### [Job item]
Your job is to transcribe the material exactly, every line included.

### [Data provided]
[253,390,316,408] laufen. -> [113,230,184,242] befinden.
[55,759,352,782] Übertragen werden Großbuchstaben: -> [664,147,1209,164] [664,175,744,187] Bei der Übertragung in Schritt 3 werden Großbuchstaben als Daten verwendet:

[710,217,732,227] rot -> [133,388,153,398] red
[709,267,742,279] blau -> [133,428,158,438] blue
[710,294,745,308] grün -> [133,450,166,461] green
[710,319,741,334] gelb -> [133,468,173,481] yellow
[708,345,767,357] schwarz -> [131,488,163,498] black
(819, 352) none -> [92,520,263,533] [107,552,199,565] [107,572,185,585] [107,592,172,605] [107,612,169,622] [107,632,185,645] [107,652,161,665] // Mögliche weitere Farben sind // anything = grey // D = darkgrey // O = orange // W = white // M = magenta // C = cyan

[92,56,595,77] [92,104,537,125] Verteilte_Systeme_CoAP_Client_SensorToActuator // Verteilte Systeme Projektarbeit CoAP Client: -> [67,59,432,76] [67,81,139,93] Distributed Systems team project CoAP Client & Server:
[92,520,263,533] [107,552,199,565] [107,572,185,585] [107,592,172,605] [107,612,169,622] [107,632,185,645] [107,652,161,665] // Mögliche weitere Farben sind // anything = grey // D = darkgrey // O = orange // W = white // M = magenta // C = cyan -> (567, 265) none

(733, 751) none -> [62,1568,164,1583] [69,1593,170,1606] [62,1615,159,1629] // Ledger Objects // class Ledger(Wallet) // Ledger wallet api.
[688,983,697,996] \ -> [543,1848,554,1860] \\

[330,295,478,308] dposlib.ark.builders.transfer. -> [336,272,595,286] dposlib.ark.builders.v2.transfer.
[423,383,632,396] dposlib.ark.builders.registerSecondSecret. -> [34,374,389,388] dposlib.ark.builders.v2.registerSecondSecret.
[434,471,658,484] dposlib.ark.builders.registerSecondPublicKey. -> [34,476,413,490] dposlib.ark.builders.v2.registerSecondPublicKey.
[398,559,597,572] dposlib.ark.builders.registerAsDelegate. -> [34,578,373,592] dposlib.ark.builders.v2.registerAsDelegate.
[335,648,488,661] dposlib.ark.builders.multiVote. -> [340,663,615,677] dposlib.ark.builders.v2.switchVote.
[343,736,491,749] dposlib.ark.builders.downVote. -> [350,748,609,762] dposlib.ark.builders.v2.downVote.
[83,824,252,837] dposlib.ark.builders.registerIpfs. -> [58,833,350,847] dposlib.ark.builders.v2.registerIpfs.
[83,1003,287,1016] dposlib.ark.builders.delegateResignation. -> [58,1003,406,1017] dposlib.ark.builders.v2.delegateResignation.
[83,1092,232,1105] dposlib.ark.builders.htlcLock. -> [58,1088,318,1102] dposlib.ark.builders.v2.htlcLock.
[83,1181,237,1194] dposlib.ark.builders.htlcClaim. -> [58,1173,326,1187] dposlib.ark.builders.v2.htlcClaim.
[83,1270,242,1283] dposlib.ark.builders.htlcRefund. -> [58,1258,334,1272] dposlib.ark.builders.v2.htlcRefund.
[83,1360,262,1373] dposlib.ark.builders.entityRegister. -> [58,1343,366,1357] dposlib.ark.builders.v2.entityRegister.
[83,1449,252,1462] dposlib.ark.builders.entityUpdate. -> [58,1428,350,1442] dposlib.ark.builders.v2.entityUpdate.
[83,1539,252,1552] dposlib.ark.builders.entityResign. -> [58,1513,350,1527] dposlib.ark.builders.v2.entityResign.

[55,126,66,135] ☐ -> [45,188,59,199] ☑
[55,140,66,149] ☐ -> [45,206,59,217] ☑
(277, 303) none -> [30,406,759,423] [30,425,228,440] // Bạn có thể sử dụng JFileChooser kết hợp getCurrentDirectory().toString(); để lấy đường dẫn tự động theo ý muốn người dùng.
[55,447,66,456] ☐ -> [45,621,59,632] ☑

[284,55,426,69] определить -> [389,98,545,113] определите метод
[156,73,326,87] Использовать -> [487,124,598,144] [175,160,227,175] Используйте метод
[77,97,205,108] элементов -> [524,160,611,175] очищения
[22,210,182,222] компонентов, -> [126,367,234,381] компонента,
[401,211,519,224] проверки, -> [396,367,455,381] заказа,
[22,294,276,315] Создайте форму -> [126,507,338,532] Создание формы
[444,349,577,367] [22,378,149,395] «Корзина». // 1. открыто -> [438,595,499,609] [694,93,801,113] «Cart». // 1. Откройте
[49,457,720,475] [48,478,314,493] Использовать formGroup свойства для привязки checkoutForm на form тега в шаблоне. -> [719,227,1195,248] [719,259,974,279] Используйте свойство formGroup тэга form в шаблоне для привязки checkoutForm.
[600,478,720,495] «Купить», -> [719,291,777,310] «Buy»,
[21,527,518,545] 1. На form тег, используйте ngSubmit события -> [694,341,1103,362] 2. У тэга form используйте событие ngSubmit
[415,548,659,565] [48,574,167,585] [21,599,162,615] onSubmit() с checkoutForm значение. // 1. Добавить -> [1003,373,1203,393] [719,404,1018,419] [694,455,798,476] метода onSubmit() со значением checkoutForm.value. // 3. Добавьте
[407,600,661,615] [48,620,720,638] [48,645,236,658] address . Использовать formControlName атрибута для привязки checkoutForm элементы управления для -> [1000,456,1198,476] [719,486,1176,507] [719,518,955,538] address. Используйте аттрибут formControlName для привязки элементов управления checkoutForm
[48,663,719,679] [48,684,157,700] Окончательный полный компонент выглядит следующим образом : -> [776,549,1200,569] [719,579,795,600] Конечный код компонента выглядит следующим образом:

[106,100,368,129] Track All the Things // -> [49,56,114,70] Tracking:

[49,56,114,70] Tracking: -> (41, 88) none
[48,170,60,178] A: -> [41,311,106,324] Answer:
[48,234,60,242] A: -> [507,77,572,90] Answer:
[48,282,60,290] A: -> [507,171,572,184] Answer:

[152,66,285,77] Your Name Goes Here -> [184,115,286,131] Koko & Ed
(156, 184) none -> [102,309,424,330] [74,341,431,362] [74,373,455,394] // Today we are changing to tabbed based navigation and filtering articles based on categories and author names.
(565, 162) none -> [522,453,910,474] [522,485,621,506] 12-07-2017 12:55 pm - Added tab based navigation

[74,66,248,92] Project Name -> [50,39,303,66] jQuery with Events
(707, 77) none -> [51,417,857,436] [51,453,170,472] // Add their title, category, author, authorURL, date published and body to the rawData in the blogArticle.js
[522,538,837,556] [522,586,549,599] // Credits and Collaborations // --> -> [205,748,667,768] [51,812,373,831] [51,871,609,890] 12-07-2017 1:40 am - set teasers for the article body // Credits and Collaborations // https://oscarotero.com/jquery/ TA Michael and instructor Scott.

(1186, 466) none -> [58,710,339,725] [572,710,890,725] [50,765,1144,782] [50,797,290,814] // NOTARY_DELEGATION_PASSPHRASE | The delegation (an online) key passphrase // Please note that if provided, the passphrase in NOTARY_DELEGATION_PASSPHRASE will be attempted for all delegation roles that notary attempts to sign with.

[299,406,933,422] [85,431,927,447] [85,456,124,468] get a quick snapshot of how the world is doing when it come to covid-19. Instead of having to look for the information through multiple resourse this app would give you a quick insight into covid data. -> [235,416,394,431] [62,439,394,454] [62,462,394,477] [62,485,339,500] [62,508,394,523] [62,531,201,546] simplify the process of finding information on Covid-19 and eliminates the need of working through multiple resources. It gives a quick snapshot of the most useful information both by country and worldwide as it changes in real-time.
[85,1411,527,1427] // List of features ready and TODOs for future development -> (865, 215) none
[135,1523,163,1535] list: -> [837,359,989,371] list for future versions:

### [Response for this exercise]
[253,390,316,408] laufen. -> [113,230,184,242] befinden.
[55,759,352,782] Übertragen werden Großbuchstaben: -> [664,147,1209,164] [664,175,744,187] Bei der Übertragung in Schritt 3 werden Großbuchstaben als Daten verwendet:

[710,217,732,227] rot -> [133,388,153,398] red
[709,267,742,279] blau -> [133,428,158,438] blue
[710,294,745,308] grün -> [133,450,166,461] green
[710,319,741,334] gelb -> [133,468,173,481] yellow
[708,345,767,357] schwarz -> [131,488,163,498] black
(819, 352) none -> [92,520,263,533] [107,552,199,565] [107,572,185,585] [107,592,172,605] [107,612,169,622] [107,632,185,645] [107,652,161,665] // Mögliche weitere Farben sind // anything = grey // D = darkgrey // O = orange // W = white // M = magenta // C = cyan

[92,56,595,77] [92,104,537,125] Verteilte_Systeme_CoAP_Client_SensorToActuator // Verteilte Systeme Projektarbeit CoAP Client: -> [67,59,432,76] [67,81,139,93] Distributed Systems team project CoAP Client & Server:
[92,520,263,533] [107,552,199,565] [107,572,185,585] [107,592,172,605] [107,612,169,622] [107,632,185,645] [107,652,161,665] // Mögliche weitere Farben sind // anything = grey // D = darkgrey // O = orange // W = white // M = magenta // C = cyan -> (567, 265) none

(733, 751) none -> [62,1568,164,1583] [69,1593,170,1606] [62,1615,159,1629] // Ledger Objects // class Ledger(Wallet) // Ledger wallet api.
[688,983,697,996] \ -> [543,1848,554,1860] \\

[330,295,478,308] dposlib.ark.builders.transfer. -> [336,272,595,286] dposlib.ark.builders.v2.transfer.
[423,383,632,396] dposlib.ark.builders.registerSecondSecret. -> [34,374,389,388] dposlib.ark.builders.v2.registerSecondSecret.
[434,471,658,484] dposlib.ark.builders.registerSecondPublicKey. -> [34,476,413,490] dposlib.ark.builders.v2.registerSecondPublicKey.
[398,559,597,572] dposlib.ark.builders.registerAsDelegate. -> [34,578,373,592] dposlib.ark.builders.v2.registerAsDelegate.
[335,648,488,661] dposlib.ark.builders.multiVote. -> [340,663,615,677] dposlib.ark.builders.v2.switchVote.
[343,736,491,749] dposlib.ark.builders.downVote. -> [350,748,609,762] dposlib.ark.builders.v2.downVote.
[83,824,252,837] dposlib.ark.builders.registerIpfs. -> [58,833,350,847] dposlib.ark.builders.v2.registerIpfs.
[83,1003,287,1016] dposlib.ark.builders.delegateResignation. -> [58,1003,406,1017] dposlib.ark.builders.v2.delegateResignation.
[83,1092,232,1105] dposlib.ark.builders.htlcLock. -> [58,1088,318,1102] dposlib.ark.builders.v2.htlcLock.
[83,1181,237,1194] dposlib.ark.builders.htlcClaim. -> [58,1173,326,1187] dposlib.ark.builders.v2.htlcClaim.
[83,1270,242,1283] dposlib.ark.builders.htlcRefund. -> [58,1258,334,1272] dposlib.ark.builders.v2.htlcRefund.
[83,1360,262,1373] dposlib.ark.builders.entityRegister. -> [58,1343,366,1357] dposlib.ark.builders.v2.entityRegister.
[83,1449,252,1462] dposlib.ark.builders.entityUpdate. -> [58,1428,350,1442] dposlib.ark.builders.v2.entityUpdate.
[83,1539,252,1552] dposlib.ark.builders.entityResign. -> [58,1513,350,1527] dposlib.ark.builders.v2.entityResign.

[55,126,66,135] ☐ -> [45,188,59,199] ☑
[55,140,66,149] ☐ -> [45,206,59,217] ☑
(277, 303) none -> [30,406,759,423] [30,425,228,440] // Bạn có thể sử dụng JFileChooser kết hợp getCurrentDirectory().toString(); để lấy đường dẫn tự động theo ý muốn người dùng.
[55,447,66,456] ☐ -> [45,621,59,632] ☑

[284,55,426,69] определить -> [389,98,545,113] определите метод
[156,73,326,87] Использовать -> [487,124,598,144] [175,160,227,175] Используйте метод
[77,97,205,108] элементов -> [524,160,611,175] очищения
[22,210,182,222] компонентов, -> [126,367,234,381] компонента,
[401,211,519,224] проверки, -> [396,367,455,381] заказа,
[22,294,276,315] Создайте форму -> [126,507,338,532] Создание формы
[444,349,577,367] [22,378,149,395] «Корзина». // 1. открыто -> [438,595,499,609] [694,93,801,113] «Cart». // 1. Откройте
[49,457,720,475] [48,478,314,493] Использовать formGroup свойства для привязки checkoutForm на form тега в шаблоне. -> [719,227,1195,248] [719,259,974,279] Используйте свойство formGroup тэга form в шаблоне для привязки checkoutForm.
[600,478,720,495] «Купить», -> [719,291,777,310] «Buy»,
[21,527,518,545] 1. На form тег, используйте ngSubmit события -> [694,341,1103,362] 2. У тэга form используйте событие ngSubmit
[415,548,659,565] [48,574,167,585] [21,599,162,615] onSubmit() с checkoutForm значение. // 1. Добавить -> [1003,373,1203,393] [719,404,1018,419] [694,455,798,476] метода onSubmit() со значением checkoutForm.value. // 3. Добавьте
[407,600,661,615] [48,620,720,638] [48,645,236,658] address . Использовать formControlName атрибута для привязки checkoutForm элементы управления для -> [1000,456,1198,476] [719,486,1176,507] [719,518,955,538] address. Используйте аттрибут formControlName для привязки элементов управления checkoutForm
[48,663,719,679] [48,684,157,700] Окончательный полный компонент выглядит следующим образом : -> [776,549,1200,569] [719,579,795,600] Конечный код компонента выглядит следующим образом:

[106,100,368,129] Track All the Things // -> [49,56,114,70] Tracking:

[49,56,114,70] Tracking: -> (41, 88) none
[48,170,60,178] A: -> [41,311,106,324] Answer:
[48,234,60,242] A: -> [507,77,572,90] Answer:
[48,282,60,290] A: -> [507,171,572,184] Answer:

[152,66,285,77] Your Name Goes Here -> [184,115,286,131] Koko & Ed
(156, 184) none -> [102,309,424,330] [74,341,431,362] [74,373,455,394] // Today we are changing to tabbed based navigation and filtering articles based on categories and author names.
(565, 162) none -> [522,453,910,474] [522,485,621,506] 12-07-2017 12:55 pm - Added tab based navigation

[74,66,248,92] Project Name -> [50,39,303,66] jQuery with Events
(707, 77) none -> [51,417,857,436] [51,453,170,472] // Add their title, category, author, authorURL, date published and body to the rawData in the blogArticle.js
[522,538,837,556] [522,586,549,599] // Credits and Collaborations // --> -> [205,748,667,768] [51,812,373,831] [51,871,609,890] 12-07-2017 1:40 am - set teasers for the article body // Credits and Collaborations // https://oscarotero.com/jquery/ TA Michael and instructor Scott.

(1186, 466) none -> [58,710,339,725] [572,710,890,725] [50,765,1144,782] [50,797,290,814] // NOTARY_DELEGATION_PASSPHRASE | The delegation (an online) key passphrase // Please note that if provided, the passphrase in NOTARY_DELEGATION_PASSPHRASE will be attempted for all delegation roles that notary attempts to sign with.

[299,406,933,422] [85,431,927,447] [85,456,124,468] get a quick snapshot of how the world is doing when it come to covid-19. Instead of having to look for the information through multiple resourse this app would give you a quick insight into covid data. -> [235,416,394,431] [62,439,394,454] [62,462,394,477] [62,485,339,500] [62,508,394,523] [62,531,201,546] simplify the process of finding information on Covid-19 and eliminates the need of working through multiple resources. It gives a quick snapshot of the most useful information both by country and worldwide as it changes in real-time.
[85,1411,527,1427] // List of features ready and TODOs for future development -> (865, 215) none
[135,1523,163,1535] list: -> [837,359,989,371] list for future versions:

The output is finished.